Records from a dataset
++++++++++
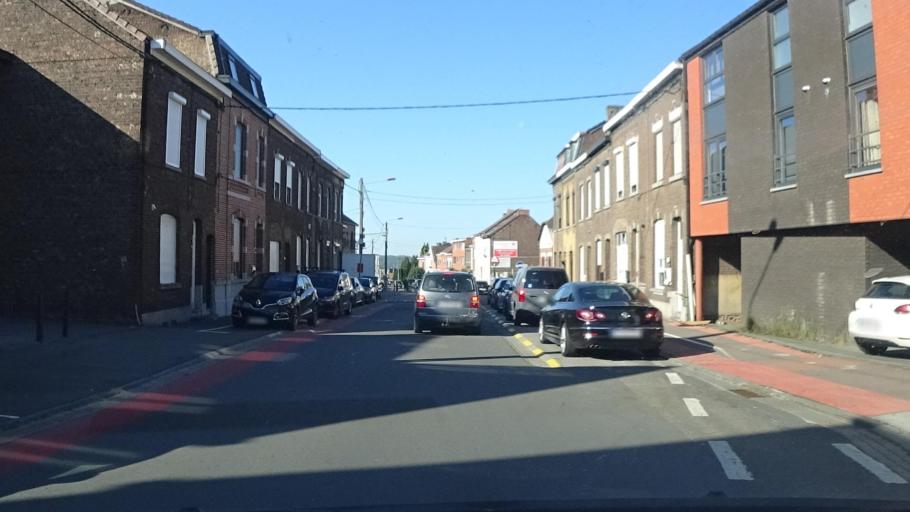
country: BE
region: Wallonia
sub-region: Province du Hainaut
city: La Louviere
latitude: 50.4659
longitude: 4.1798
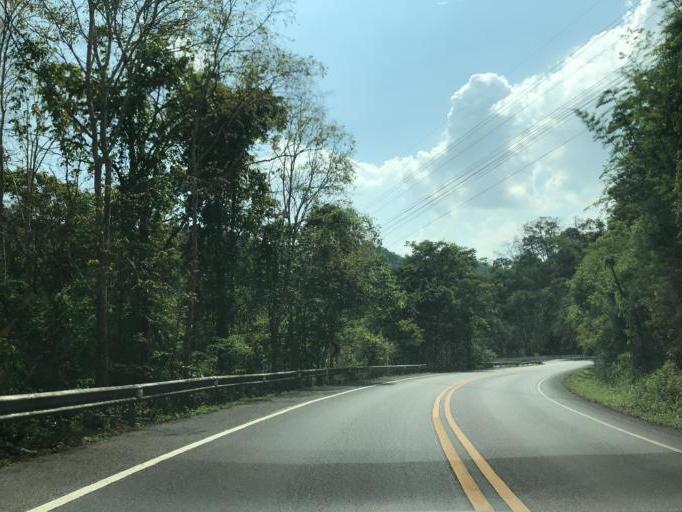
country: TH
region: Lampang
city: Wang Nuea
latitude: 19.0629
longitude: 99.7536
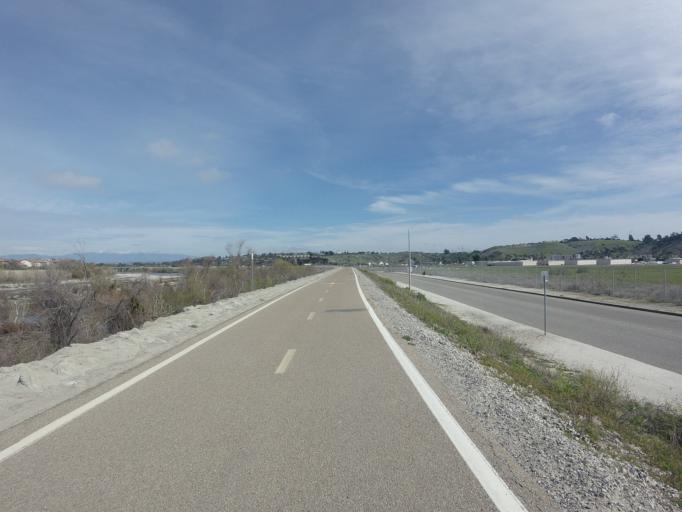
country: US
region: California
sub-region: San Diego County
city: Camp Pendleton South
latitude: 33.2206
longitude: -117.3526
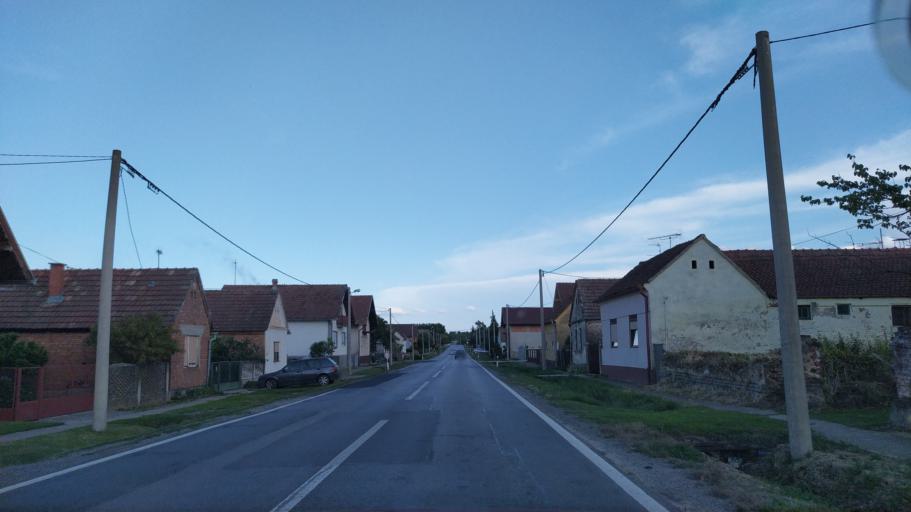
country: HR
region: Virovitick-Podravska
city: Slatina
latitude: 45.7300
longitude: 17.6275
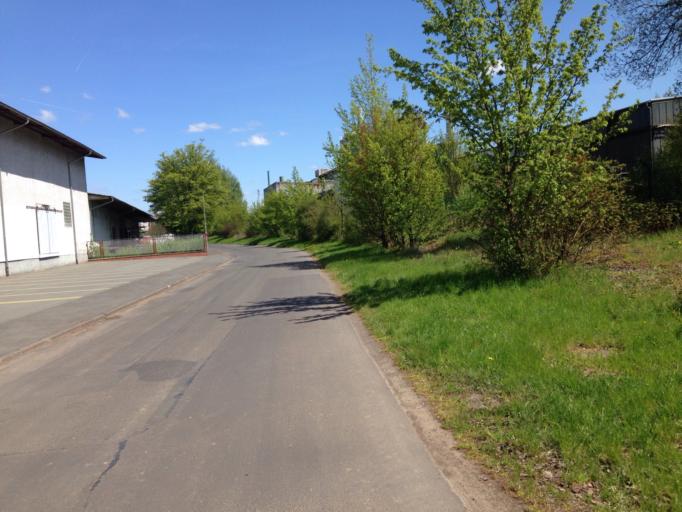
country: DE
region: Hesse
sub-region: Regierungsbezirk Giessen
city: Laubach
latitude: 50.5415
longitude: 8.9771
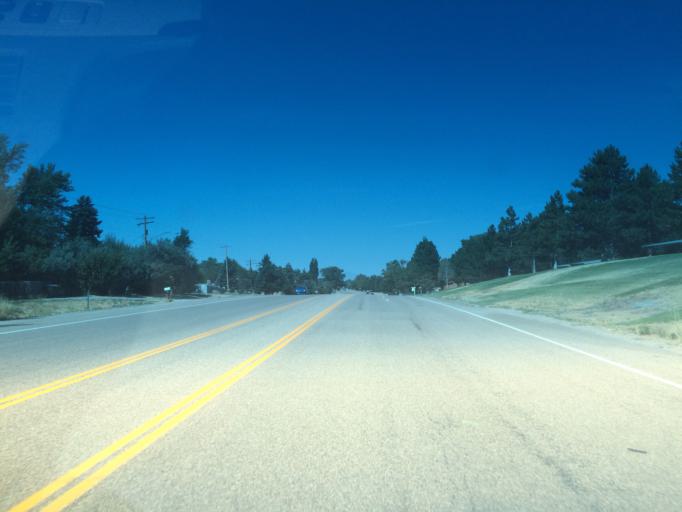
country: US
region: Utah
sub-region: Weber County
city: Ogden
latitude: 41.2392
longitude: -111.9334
++++++++++
* THE PROBLEM
Reproduce the lines above word for word, omitting the pictures from your answer.

* TASK OUTPUT
country: BE
region: Wallonia
sub-region: Province du Hainaut
city: La Louviere
latitude: 50.4659
longitude: 4.1798
country: TH
region: Lampang
city: Wang Nuea
latitude: 19.0629
longitude: 99.7536
country: US
region: California
sub-region: San Diego County
city: Camp Pendleton South
latitude: 33.2206
longitude: -117.3526
country: HR
region: Virovitick-Podravska
city: Slatina
latitude: 45.7300
longitude: 17.6275
country: DE
region: Hesse
sub-region: Regierungsbezirk Giessen
city: Laubach
latitude: 50.5415
longitude: 8.9771
country: US
region: Utah
sub-region: Weber County
city: Ogden
latitude: 41.2392
longitude: -111.9334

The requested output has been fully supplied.